# Exercise aim
Check every line of the entries below for the word "vrijeme", then give only the number of lines that have it.

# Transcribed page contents
---+---
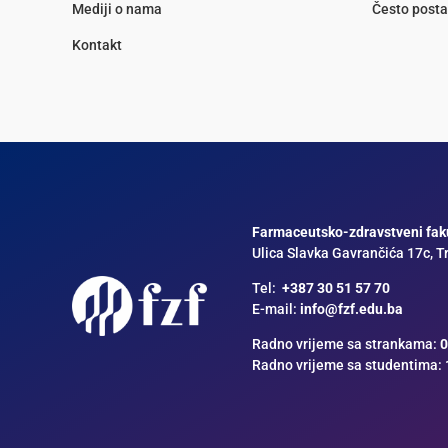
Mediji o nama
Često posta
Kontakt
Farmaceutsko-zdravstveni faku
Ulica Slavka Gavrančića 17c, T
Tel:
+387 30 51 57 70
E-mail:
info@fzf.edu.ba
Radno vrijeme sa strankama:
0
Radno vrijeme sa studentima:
---+---
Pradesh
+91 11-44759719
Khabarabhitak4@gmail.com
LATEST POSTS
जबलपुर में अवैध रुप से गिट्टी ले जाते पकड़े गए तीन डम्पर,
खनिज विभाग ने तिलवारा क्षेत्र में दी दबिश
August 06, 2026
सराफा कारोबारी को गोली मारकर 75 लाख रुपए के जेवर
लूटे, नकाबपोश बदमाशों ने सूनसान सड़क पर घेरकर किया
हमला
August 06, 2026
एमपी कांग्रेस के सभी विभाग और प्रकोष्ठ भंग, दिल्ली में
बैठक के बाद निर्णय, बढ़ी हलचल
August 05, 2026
---+---
# Solution
2